Bupati Andi Asman menyampaikan sejumlah solusi jangka pendek maupun jangka panjang.

“Sebagai langkah jangka pendek dilakukan penambahan stok BBM pada SPBU. Untuk jangka panjang kita mengajukan permohonan penambahan kuota BBM bersubsidi Kabupaten Bone tahun 2026 kepada BPH Migas,” ujar Bupati.

Ia juga meminta pengelola SPBU melakukan pengaturan antrean dan sistem pengisian. “Tidak diperbolehkan adanya antrean kendaraan yang menginap di area SPBU,” tegasnya.

Untuk penertiban rekomendasi, Pemkab Bone akan melakukan zonasi, serta verifikasi dan evaluasi ulang terhadap rekomendasi BBM bersubsidi yang telah diterbitkan. Seluruh surat rekomendasi yang terbit akan dicabut atau dihentikan masa berlakunya pada 31 Agustus 2026.

Bupati Andi Asman menegaskan dibentuknya Satgas Pengawasan BBM dan LPG Bersubsidi. Satgas melibatkan unsur TNI dan Polri, di antaranya Polres, Kodim, Yon C Brimob, dan Yon Armed.

“Satgas adalah fasilitator yang independen dan harus disiplin bersama. Harus ada tanda pengenal yang dipakai,” katanya.

Langkah pengawasan lain yaitu pemasangan CCTV pada SPBU yang terhubung dengan server pemerintah daerah untuk mendukung pemantauan, serta pemantauan stok harian SPBU.

Bupati juga mengatur mekanisme pengambilan BBM. Pengambilan diharapkan dilakukan langsung oleh penerima rekomendasi.

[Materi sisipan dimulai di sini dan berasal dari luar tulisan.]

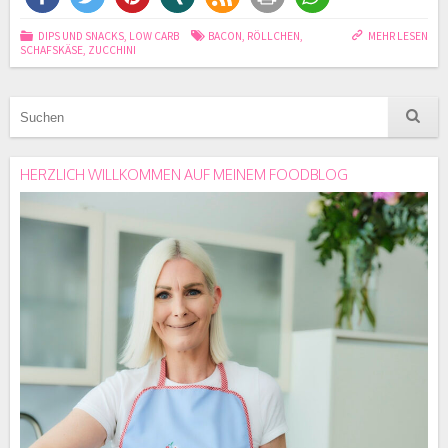
DIPS UND SNACKS
,
LOW CARB
BACON
,
RÖLLCHEN
,
MEHR LESEN
SCHAFSKÄSE
,
ZUCCHINI
HERZLICH WILLKOMMEN AUF MEINEM FOODBLOG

Jika berhalangan, dapat dikuasakan kepada anggota kelompok tani atau nelayan lain.

“Surat kuasa harus diketahui lurah/kepala desa dan camat setempat serta dilegalisasi instansi pemberi rekomendasi. Satu surat kuasa hanya berlaku untuk satu rekomendasi dan tidak dapat dipindahtangankan. Surat kuasa harus dilengkapi fotokopi identitas pemberi dan penerima kuasa,” jelasnya.

SPBU juga diimbau menyalurkan BBM bersubsidi sesuai ketentuan. “Jangan ada yang menerima rekomendasi selain dari camat untuk melayani alsintan dan lainnya,” tegas Bupati.

Sebagai tindak lanjut, Pemkab Bone akan membuat surat permohonan kepada BPH Migas terkait penambahan kuota BBM bersubsidi 2026. Pemkab juga akan melakukan verifikasi dan evaluasi penggunaan rekomendasi berdasarkan kebutuhan riil penerima.

“Pengawasan dilakukan bersama-sama agar penggunaan dan penyaluran BBM dan LPG bersubsidi tepat sasaran. Pihak SPBU bersedia melaksanakan penyaluran sesuai ketentuan,” pungkas Bupati.

Bupati Andi Asman menyebut agenda penertiban ini berlaku sampai penyaluran BBM bersubsidi di Bone berjalan lancar dan tertib.